● **Work instructions**: Repeat only the stretch of lines below that runs from the line with "right eye: (56, 36)" through the line with "right ear: (45, 41)", unaltered.

● **Records for processing**:

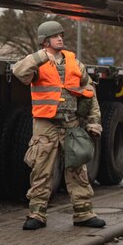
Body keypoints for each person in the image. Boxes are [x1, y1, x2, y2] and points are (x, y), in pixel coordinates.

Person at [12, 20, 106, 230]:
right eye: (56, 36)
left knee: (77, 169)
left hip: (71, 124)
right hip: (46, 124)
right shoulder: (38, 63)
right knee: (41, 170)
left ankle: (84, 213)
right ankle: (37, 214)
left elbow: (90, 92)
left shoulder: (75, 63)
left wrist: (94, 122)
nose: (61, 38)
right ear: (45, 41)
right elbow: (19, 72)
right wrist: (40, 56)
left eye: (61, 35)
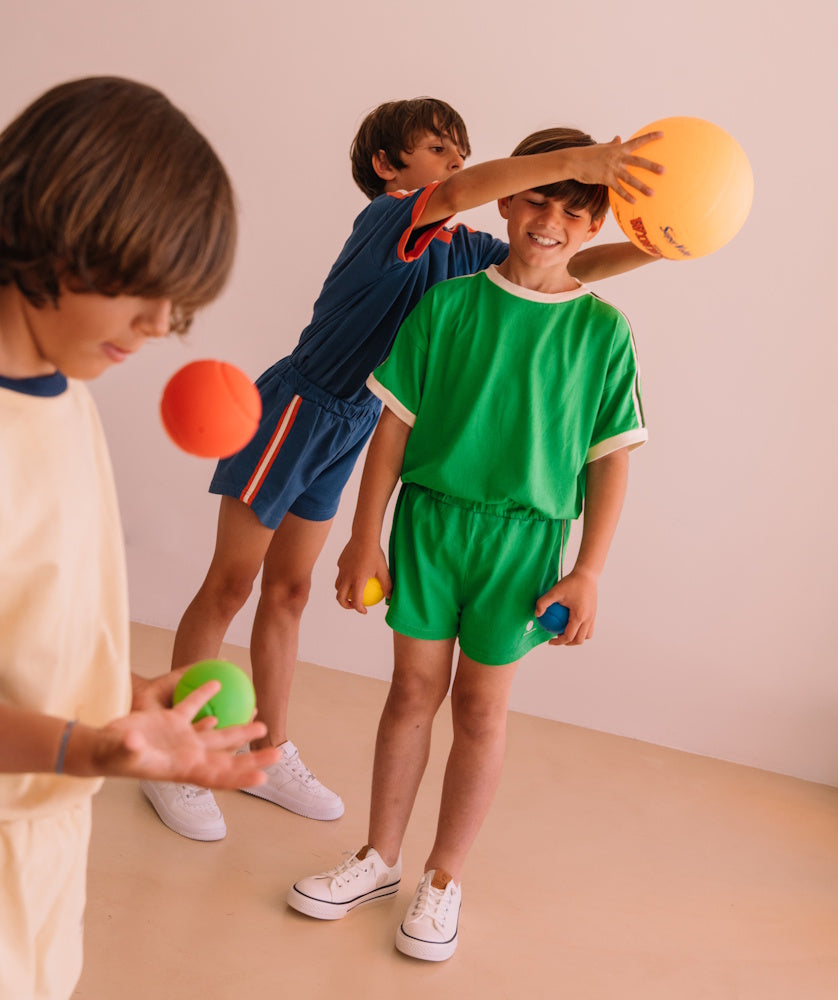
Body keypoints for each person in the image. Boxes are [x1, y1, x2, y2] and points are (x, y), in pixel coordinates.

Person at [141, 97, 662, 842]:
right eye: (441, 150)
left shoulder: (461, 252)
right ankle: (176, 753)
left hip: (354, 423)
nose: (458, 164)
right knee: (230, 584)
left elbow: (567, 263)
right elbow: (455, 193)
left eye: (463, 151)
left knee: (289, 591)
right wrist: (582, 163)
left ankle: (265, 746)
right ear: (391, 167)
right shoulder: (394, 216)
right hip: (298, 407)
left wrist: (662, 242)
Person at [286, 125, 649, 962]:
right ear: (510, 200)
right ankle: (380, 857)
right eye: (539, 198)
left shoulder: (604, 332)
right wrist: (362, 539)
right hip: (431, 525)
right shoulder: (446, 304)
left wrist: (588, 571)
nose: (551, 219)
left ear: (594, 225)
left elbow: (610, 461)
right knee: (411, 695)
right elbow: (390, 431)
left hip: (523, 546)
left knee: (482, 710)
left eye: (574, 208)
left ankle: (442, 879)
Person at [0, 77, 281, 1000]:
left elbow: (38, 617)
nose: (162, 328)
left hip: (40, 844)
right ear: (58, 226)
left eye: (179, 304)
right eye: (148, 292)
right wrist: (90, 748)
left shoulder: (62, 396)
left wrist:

● **Solution for this task**:
right eye: (56, 36)
left knee: (77, 169)
left hip: (71, 124)
right hip: (46, 124)
right shoulder: (38, 63)
right knee: (41, 170)
left ankle: (84, 213)
right ankle: (37, 214)
left elbow: (90, 92)
left shoulder: (75, 63)
left wrist: (94, 122)
nose: (61, 38)
right ear: (45, 41)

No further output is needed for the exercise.